当loc='bottom'或'top'时,width表示新Axes的高度.
Returns
-------
ax_new : Axes
新Axes对象.
'''
# 无论ax是单个还是一组Axes,获取ax的大小位置.
axes = np.atleast_1d(ax).ravel()
bbox = mtransforms.Bbox.union([ax.get_position() for ax in axes])
# 决定新Axes的大小位置.
if loc == 'left':
x0_new = bbox.x0 - pad - width
x1_new = x0_new + width
y0_new = bbox.y0
y1_new = bbox.y1
elif loc == 'right':
x0_new = bbox.x1 + pad
x1_new = x0_new + width
y0_new = bbox.y0
y1_new = bbox.y1
elif loc == 'bottom':
x0_new = bbox.x0
x1_new = bbox.x1
y0_new = bbox.y0 - pad - width
y1_new = y0_new + width
elif loc == 'top':
x0_new = bbox.x0
x1_new = bbox.x1
y0_new = bbox.y1 + pad
y1_new = y0_new + width
# 创建新Axes.
fig = axes[0].get_figure()
bbox_new = mtransforms.Bbox.from_extents(x0_new, y0_new, x1_new, y1_new)

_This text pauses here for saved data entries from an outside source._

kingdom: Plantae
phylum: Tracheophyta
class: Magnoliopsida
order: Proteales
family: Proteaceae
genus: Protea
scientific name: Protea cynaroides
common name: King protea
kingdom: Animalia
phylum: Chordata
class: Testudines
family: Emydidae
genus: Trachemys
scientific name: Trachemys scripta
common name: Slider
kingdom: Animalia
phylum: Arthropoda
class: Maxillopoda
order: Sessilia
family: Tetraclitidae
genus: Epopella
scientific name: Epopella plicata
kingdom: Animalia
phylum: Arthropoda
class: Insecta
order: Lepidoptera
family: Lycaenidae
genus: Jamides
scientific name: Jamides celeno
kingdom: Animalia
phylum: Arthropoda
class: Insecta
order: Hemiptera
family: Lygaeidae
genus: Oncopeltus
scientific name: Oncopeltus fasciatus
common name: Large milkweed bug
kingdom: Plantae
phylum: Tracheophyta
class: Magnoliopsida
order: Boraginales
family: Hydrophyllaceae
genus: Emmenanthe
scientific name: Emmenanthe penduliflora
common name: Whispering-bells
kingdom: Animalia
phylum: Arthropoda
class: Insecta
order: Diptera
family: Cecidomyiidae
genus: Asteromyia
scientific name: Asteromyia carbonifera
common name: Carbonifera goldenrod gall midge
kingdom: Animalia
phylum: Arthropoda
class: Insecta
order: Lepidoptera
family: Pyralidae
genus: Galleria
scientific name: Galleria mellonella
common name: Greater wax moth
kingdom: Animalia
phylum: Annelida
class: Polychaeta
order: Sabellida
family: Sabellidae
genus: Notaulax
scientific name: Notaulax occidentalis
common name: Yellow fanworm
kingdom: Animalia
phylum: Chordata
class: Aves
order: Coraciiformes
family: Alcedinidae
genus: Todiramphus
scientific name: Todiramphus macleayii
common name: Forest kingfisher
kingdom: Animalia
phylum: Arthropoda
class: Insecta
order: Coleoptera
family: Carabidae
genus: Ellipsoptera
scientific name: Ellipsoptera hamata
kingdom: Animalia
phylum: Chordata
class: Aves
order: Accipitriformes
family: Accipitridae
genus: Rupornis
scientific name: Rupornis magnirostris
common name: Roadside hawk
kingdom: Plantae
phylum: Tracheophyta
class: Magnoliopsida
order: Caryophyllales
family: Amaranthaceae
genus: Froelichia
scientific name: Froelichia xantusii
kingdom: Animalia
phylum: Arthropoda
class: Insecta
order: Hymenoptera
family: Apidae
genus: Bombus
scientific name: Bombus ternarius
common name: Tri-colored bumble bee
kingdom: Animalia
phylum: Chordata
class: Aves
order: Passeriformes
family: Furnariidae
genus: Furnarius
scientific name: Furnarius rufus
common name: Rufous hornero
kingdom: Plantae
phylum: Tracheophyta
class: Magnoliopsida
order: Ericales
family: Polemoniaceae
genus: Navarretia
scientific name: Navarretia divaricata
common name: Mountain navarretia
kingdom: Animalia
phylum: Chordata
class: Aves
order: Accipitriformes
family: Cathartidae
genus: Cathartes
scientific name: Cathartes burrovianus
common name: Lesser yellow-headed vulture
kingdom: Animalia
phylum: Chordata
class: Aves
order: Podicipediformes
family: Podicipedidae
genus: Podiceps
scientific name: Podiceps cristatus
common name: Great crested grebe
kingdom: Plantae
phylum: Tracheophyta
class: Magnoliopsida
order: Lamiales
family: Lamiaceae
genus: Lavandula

ax_new = fig.add_axes(bbox_new,projection=projection)
return ax_new
def LU_MODIS21(uniq=np.arange(1, 22)):
inds = uniq-1
C = np.array([
[0,.4,0], # 1 Evergreen Needleleaf Forest
[0,.4,.2], # 2 Evergreen Broadleaf Forest
[.2,.8,.2], # 3 Deciduous Needleleaf Forest
[.2,.8,.4], # 4 Deciduous Broadleaf Forest
[.2,.6,.2], # 5 Mixed Forests
[.3,.7,0], # 6 Closed Shrublands
[.82,.41,.12], # 7 Open Shurblands
[.74,.71,.41], # 8 Woody Savannas
[1,.84,.0], # 9 Savannas
[0,1,0], # 10 Grasslands
[0,1,1], # 11 Permanant Wetlands
[1,1,0], # 12 Croplands
[1,0,0], # 13 Urban and Built-up
[.7,.9,.3], # 14 Cropland/Natual Vegation Mosaic
[1,1,1], # 15 Snow and Ice
[.914,.914,.7], # 16 Barren or Sparsely Vegetated
[.5,.7,1], # 17 Water (like oceans)
[.86,.08,.23], # 18 Wooded Tundra
[.97,.5,.31], # 19 Mixed Tundra
[.91,.59,.48], # 20 Barren Tundra
[0,0,.88]]) # 21 Lake
cm = ListedColormap(C[inds])
labels = ['Evergreen Needleleaf Forest',
'Evergreen Broadleaf Forest',
'Deciduous Needleleaf Forest',
'Deciduous Broadleaf Forest',
'Mixed Forests',
'Closed Shrublands',
'Open Shrublands',
'Woody Savannas',
'Savannas',
'Grasslands',
'Permanent Wetlands',
'Croplands',
'Urban and Built-Up',
'Cropland/Natural Vegetation Mosaic',
'Snow and Ice',
'Barren or Sparsely Vegetated',
'Water',
'Wooded Tundra',
'Mixed Tundra',
'Barren Tundra',
'Lake']
return cm, np.array(labels)[inds]
def ld1(landuse):
# type 1:
cm, labels = LU_MODIS21()
ticks = [x+1.5 for x in range(len(labels))]
n_max = len(labels)
return to_np(landuse), ticks, labels, cm, n_max
def start(file_in_1, file_in_2):
ncfile_1 = Dataset(file_in_1)
ncfile_2 = Dataset(file_in_2)
landuse_1 = getvar(ncfile_1, 'LU_INDEX')
landuse_2 = getvar(ncfile_2, 'LU_INDEX')
lats_1, lons_1 = latlon_coords(landuse_1)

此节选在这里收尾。